■ YOUR OBJECTIVE
Every line from the one containing "index tip: (898, 533)" to the one containing "middle pip: (922, 542)" in the records below, both included, must be set down exactly, and no other line.

■ PROVIDED INFORMATION
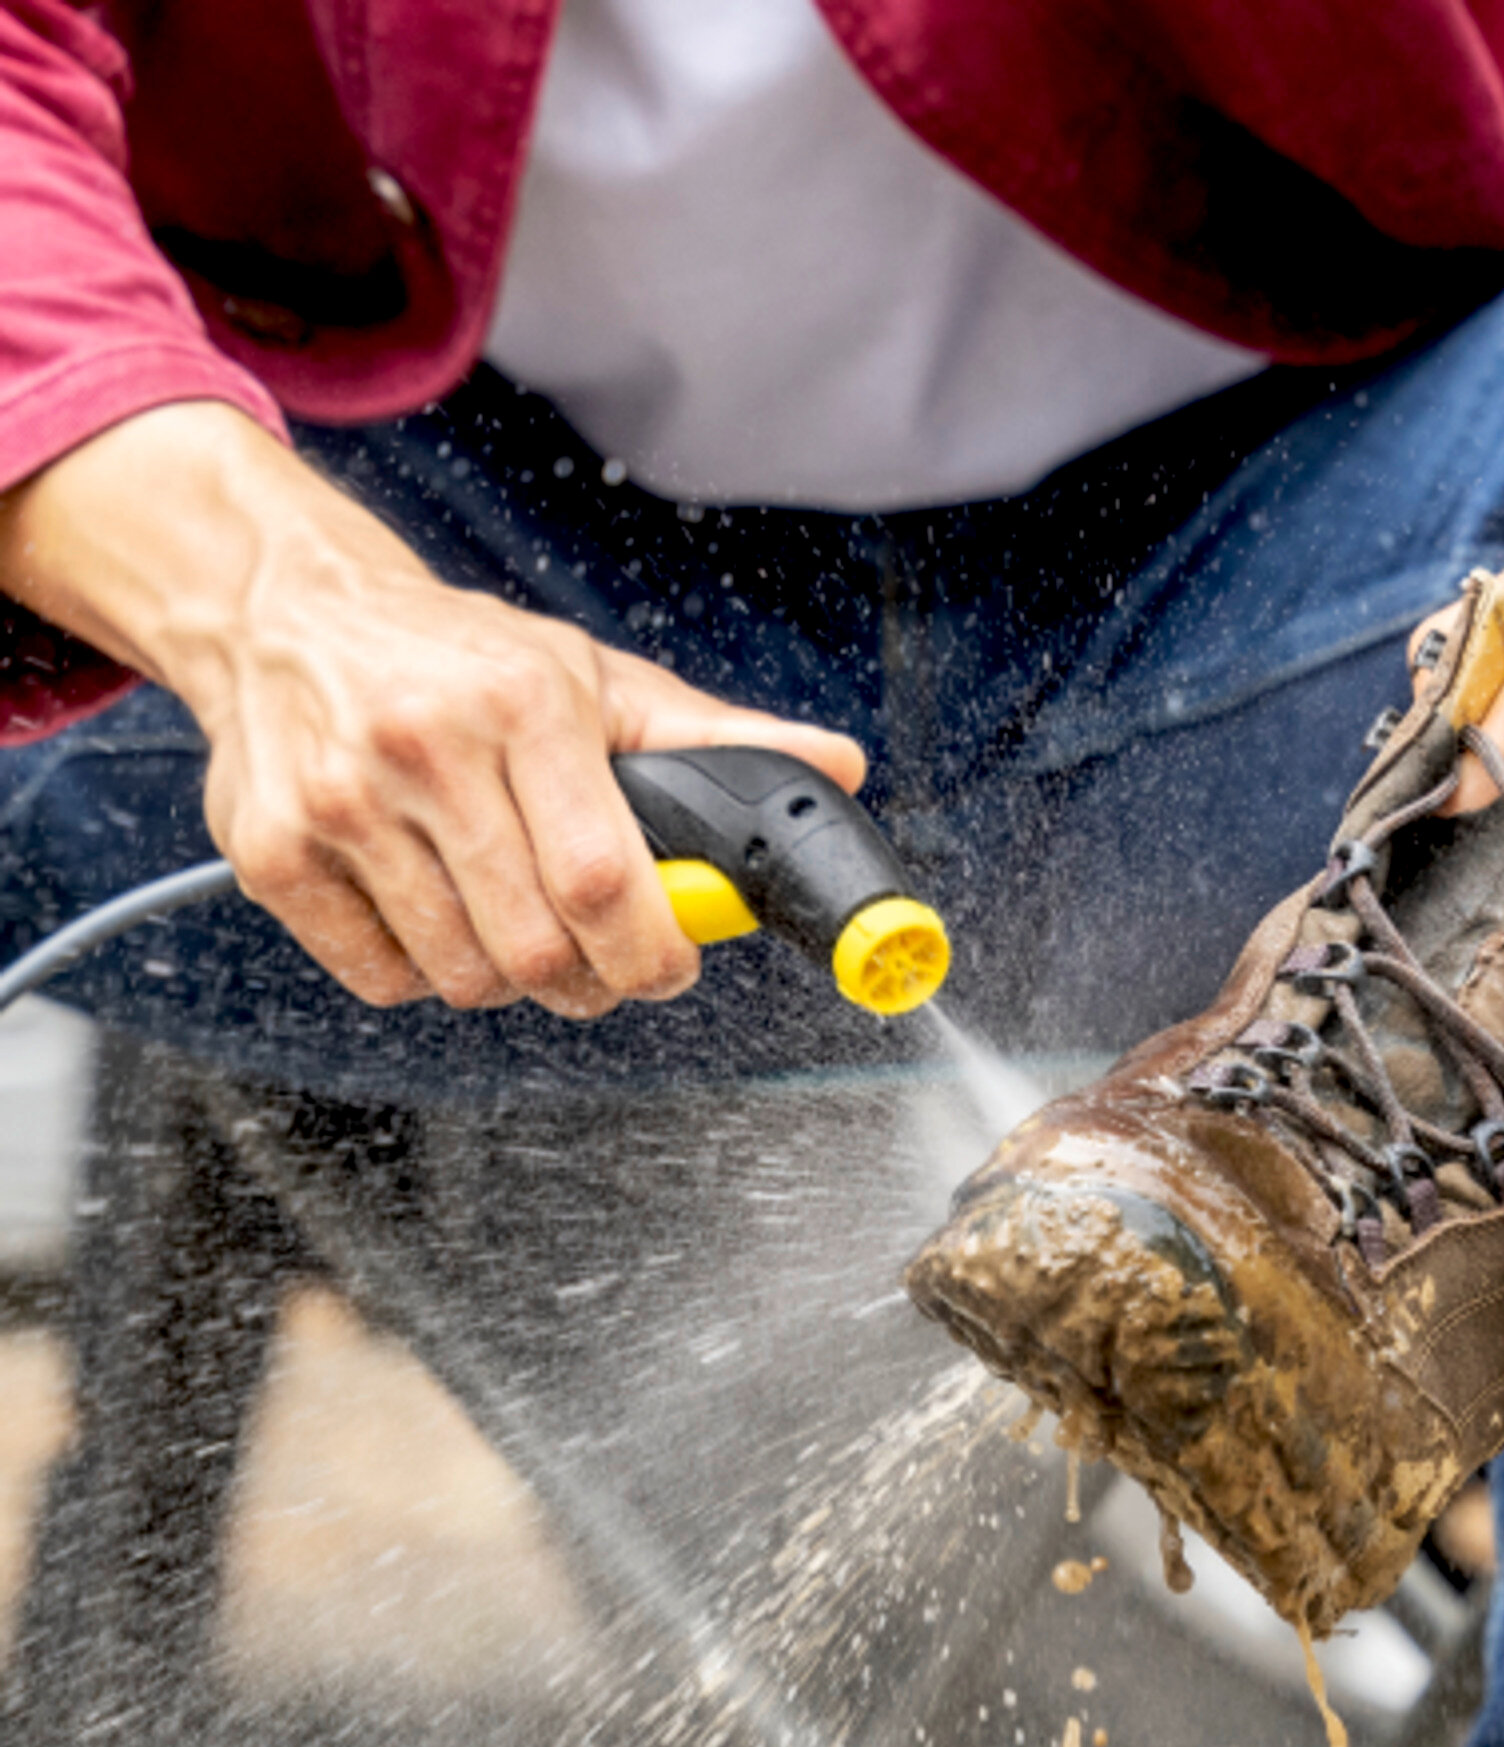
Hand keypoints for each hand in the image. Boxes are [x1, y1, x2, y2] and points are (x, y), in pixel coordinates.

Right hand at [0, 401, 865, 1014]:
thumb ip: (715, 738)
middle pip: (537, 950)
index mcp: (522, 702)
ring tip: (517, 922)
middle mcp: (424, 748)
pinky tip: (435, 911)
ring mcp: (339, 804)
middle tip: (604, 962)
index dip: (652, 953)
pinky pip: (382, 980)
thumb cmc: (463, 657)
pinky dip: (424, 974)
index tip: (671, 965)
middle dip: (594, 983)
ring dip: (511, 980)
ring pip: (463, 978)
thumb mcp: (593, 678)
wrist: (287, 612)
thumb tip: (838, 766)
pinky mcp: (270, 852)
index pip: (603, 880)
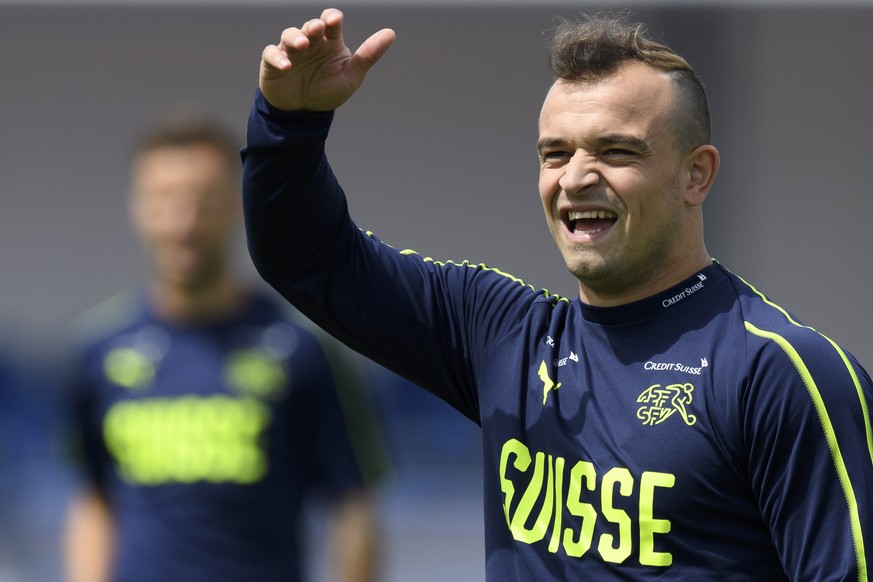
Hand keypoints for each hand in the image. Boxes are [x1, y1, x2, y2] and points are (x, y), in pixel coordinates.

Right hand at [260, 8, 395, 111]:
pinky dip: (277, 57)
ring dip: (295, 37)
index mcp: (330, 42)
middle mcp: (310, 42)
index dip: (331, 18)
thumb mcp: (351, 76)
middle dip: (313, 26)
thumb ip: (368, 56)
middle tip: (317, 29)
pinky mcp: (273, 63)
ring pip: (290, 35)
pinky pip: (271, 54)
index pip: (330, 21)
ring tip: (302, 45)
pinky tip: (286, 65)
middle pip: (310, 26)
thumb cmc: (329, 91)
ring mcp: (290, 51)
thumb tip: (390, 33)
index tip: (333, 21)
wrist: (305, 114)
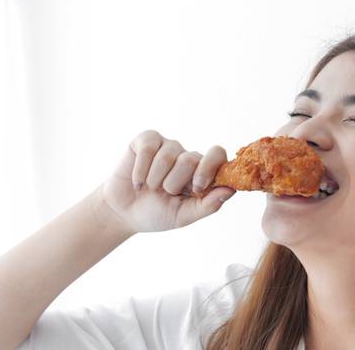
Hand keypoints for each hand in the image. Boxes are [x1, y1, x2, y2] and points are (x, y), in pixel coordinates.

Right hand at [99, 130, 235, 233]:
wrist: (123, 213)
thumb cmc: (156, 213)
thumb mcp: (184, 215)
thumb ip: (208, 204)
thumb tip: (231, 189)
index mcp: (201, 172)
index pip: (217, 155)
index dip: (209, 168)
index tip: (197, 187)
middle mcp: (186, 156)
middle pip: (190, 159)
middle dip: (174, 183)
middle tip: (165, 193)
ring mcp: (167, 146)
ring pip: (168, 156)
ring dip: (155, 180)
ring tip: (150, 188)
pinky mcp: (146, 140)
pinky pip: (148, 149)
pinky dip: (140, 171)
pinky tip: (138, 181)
---
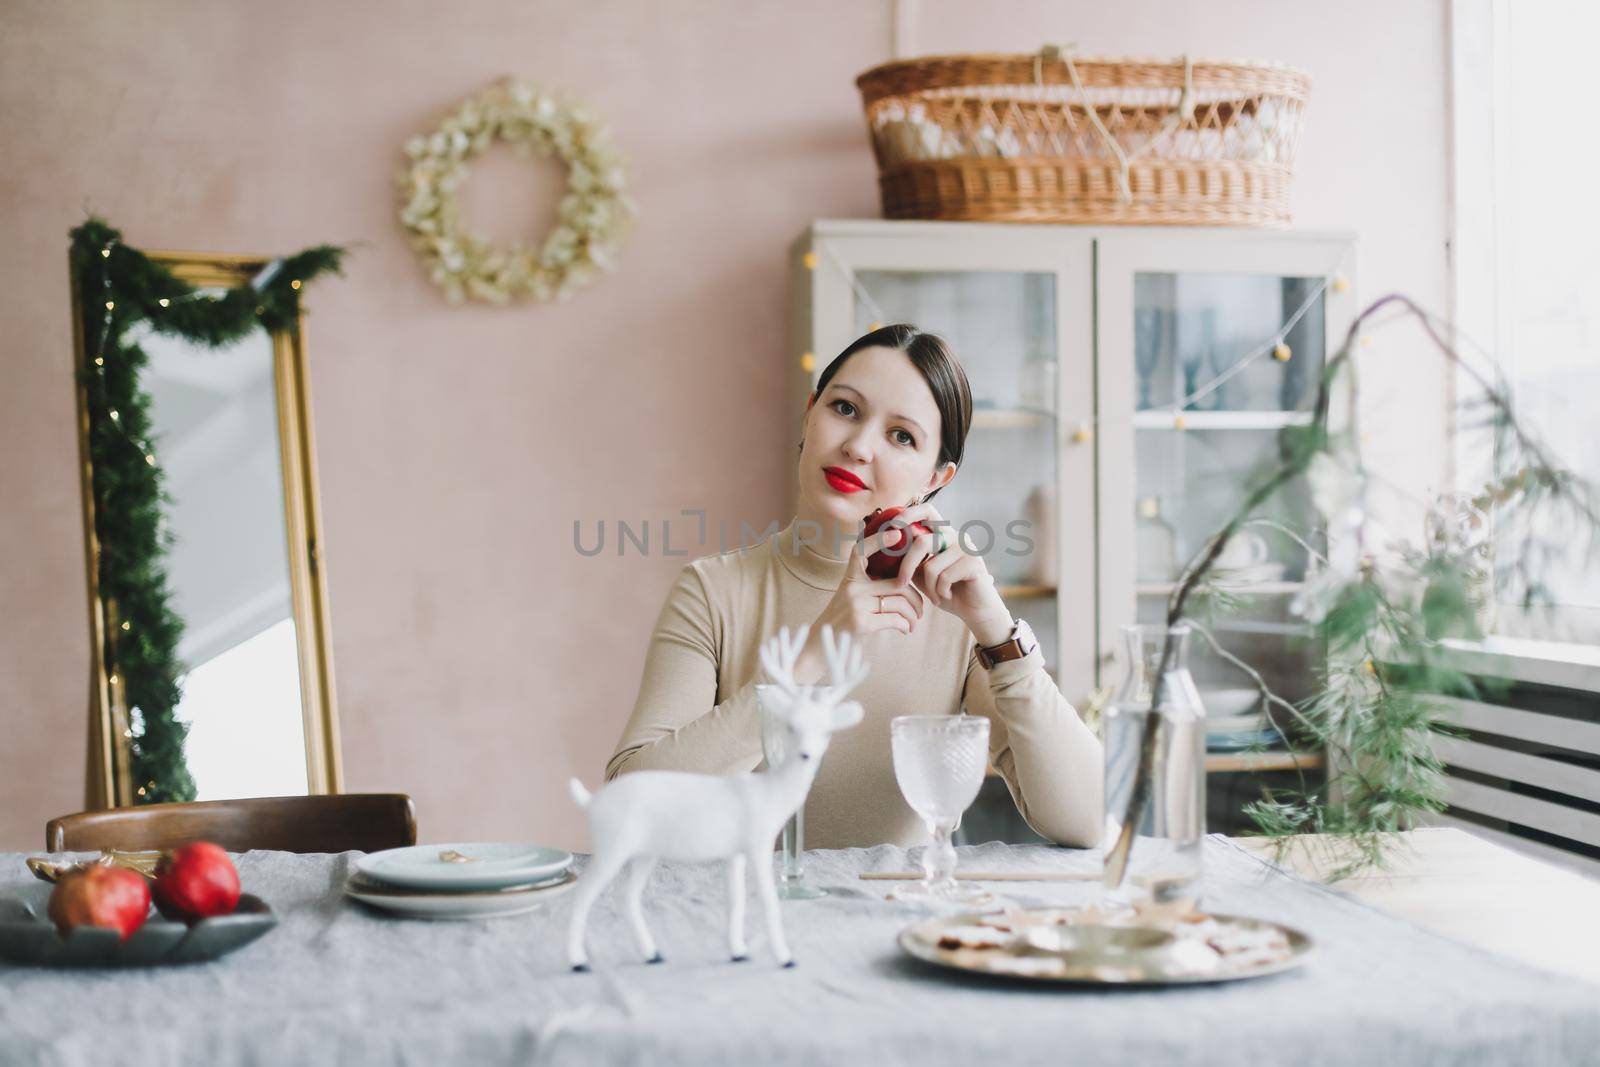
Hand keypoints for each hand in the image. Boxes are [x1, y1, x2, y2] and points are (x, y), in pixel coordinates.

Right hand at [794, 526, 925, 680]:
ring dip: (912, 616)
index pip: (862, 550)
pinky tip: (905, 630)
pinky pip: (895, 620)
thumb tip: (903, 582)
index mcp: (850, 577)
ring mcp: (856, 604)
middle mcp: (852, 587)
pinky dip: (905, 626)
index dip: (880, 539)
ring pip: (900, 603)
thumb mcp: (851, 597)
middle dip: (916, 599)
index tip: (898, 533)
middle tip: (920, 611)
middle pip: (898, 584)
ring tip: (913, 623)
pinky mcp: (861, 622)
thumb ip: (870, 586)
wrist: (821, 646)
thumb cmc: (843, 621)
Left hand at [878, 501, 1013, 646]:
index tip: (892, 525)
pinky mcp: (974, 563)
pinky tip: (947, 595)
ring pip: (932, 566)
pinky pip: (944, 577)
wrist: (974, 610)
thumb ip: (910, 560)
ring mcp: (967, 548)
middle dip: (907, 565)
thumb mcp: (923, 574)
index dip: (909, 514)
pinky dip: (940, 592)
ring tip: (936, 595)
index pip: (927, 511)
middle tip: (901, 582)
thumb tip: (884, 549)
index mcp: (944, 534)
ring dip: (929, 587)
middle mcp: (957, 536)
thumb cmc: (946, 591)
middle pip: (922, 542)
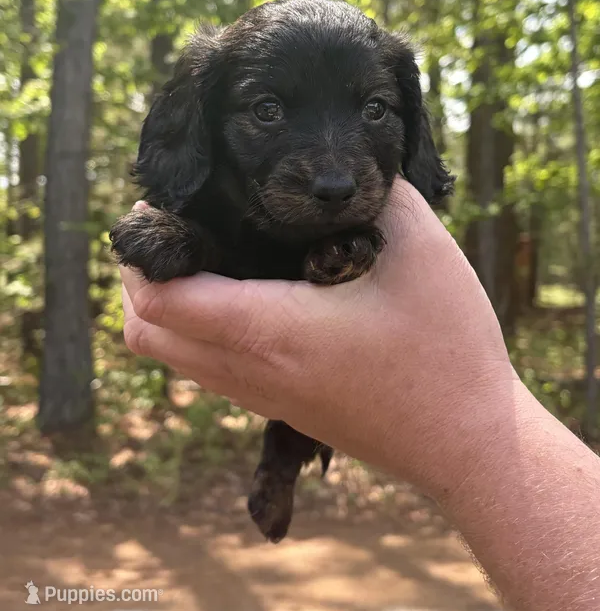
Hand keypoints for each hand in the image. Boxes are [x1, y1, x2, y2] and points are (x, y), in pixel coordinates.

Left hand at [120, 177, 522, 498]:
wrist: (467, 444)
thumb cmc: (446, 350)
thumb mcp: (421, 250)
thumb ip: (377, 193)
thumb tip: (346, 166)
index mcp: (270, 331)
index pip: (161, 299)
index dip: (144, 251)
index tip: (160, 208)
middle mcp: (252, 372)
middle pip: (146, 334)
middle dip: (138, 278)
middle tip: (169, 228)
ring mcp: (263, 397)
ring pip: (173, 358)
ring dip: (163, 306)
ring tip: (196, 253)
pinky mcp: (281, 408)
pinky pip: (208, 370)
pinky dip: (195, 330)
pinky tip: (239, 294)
==
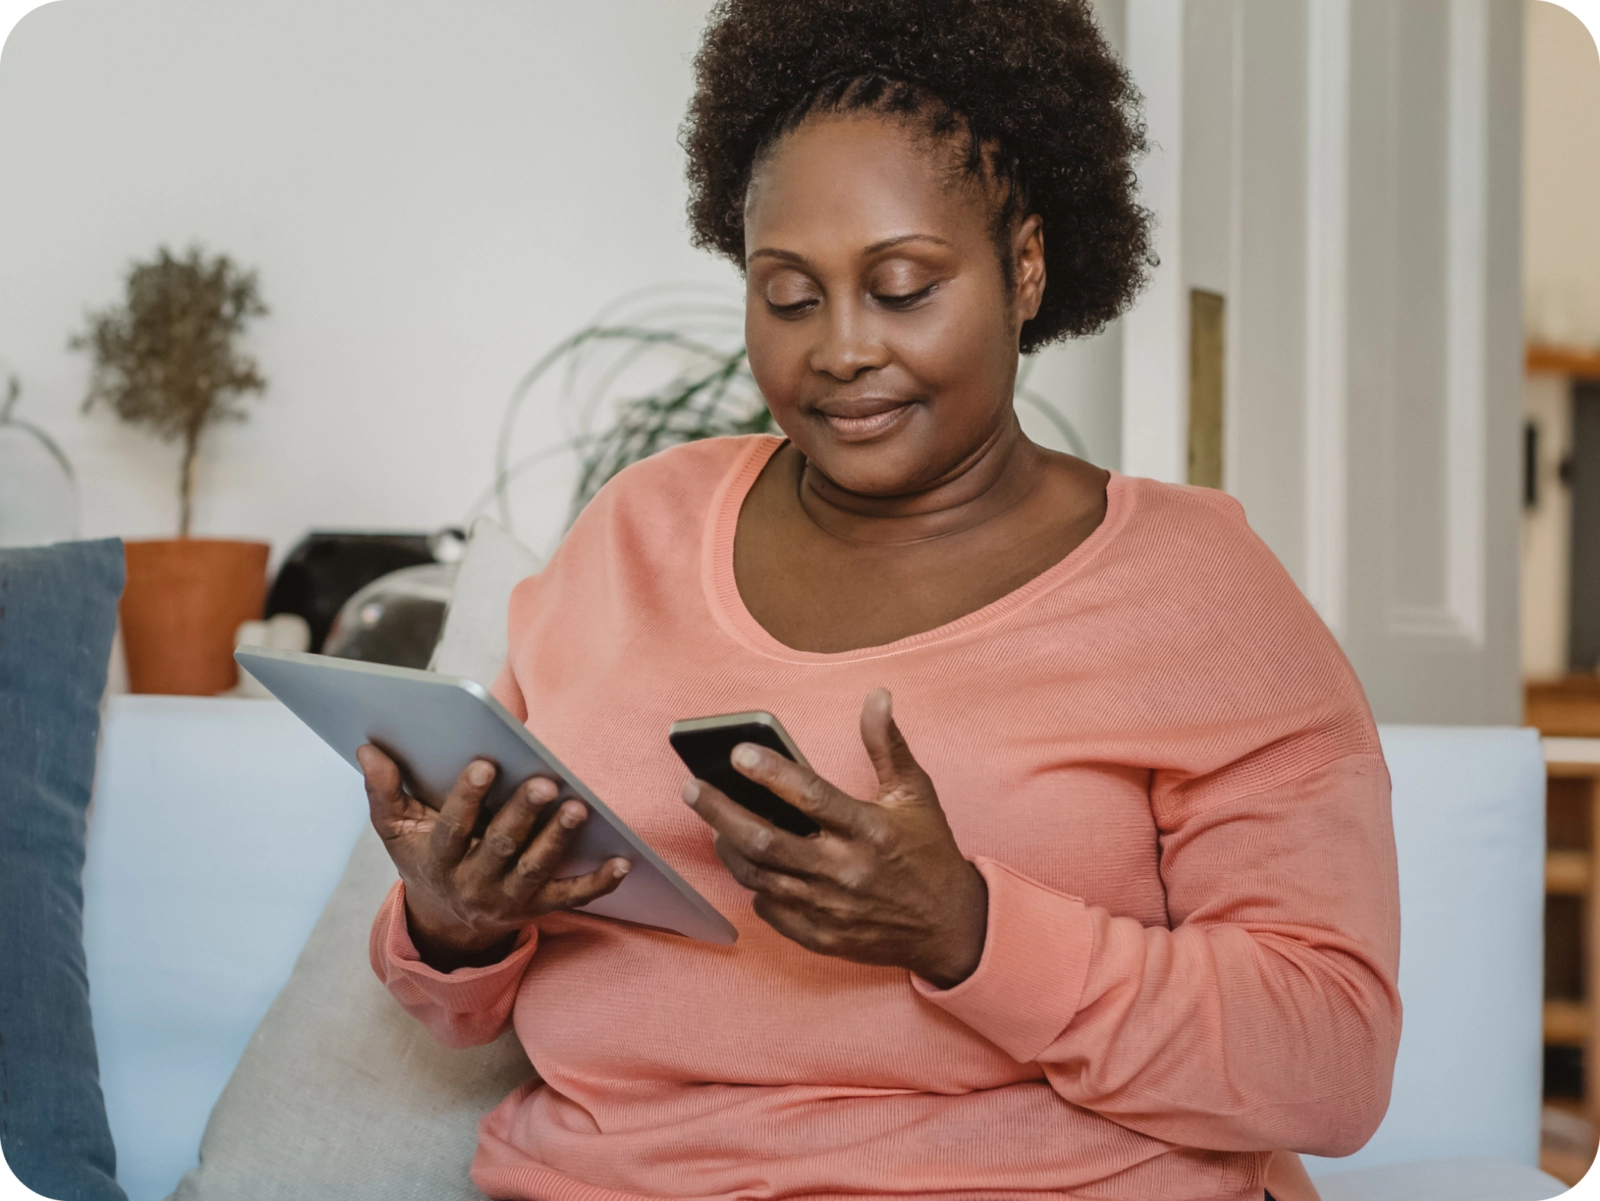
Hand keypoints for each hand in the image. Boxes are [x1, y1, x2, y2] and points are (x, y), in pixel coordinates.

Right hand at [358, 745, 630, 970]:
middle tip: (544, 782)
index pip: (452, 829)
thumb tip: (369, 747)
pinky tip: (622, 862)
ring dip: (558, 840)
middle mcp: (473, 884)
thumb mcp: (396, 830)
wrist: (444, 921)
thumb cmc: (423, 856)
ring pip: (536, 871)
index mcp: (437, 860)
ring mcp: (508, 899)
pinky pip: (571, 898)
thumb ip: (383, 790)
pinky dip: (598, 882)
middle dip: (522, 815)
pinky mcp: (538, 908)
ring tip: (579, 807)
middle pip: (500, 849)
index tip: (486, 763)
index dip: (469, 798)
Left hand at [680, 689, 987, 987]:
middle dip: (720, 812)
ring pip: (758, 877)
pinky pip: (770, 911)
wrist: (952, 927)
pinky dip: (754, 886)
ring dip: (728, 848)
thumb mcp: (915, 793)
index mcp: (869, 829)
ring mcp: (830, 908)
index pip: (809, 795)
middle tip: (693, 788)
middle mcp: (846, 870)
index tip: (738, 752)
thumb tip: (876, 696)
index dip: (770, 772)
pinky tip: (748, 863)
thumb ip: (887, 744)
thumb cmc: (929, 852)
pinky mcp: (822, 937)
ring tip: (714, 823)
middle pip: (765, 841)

■ COMPLETED TASK
index tip: (898, 533)
middle tip: (920, 611)
middle pip: (898, 584)
ring tip: (913, 623)
pinky mcp: (861, 622)
thumb ip: (870, 586)
wrist: (821, 646)
thumb cmc: (843, 621)
Left hand at [878, 501, 1013, 646]:
index tip: (892, 525)
pinky mcp: (974, 563)
pinky tip: (947, 595)
ring pip: (932, 566)
pinky pip: (944, 577)
wrist: (974, 610)
thumb ip: (910, 560)
ring mcp: (967, 548)
middle dip: (907, 565)
thumb mcp: (923, 574)
index dip: (909, 514)
pinky dip: (940, 592)
ring tip: (936, 595)
index pip: (927, 511)
middle tip: (901, 582)
thumb tip: (884, 549)
index mcp: (944, 534)
ring dip: (929, 587)
middle mcp: (957, 536)
thumb cmc: (946, 591)
middle pip: (922, 542)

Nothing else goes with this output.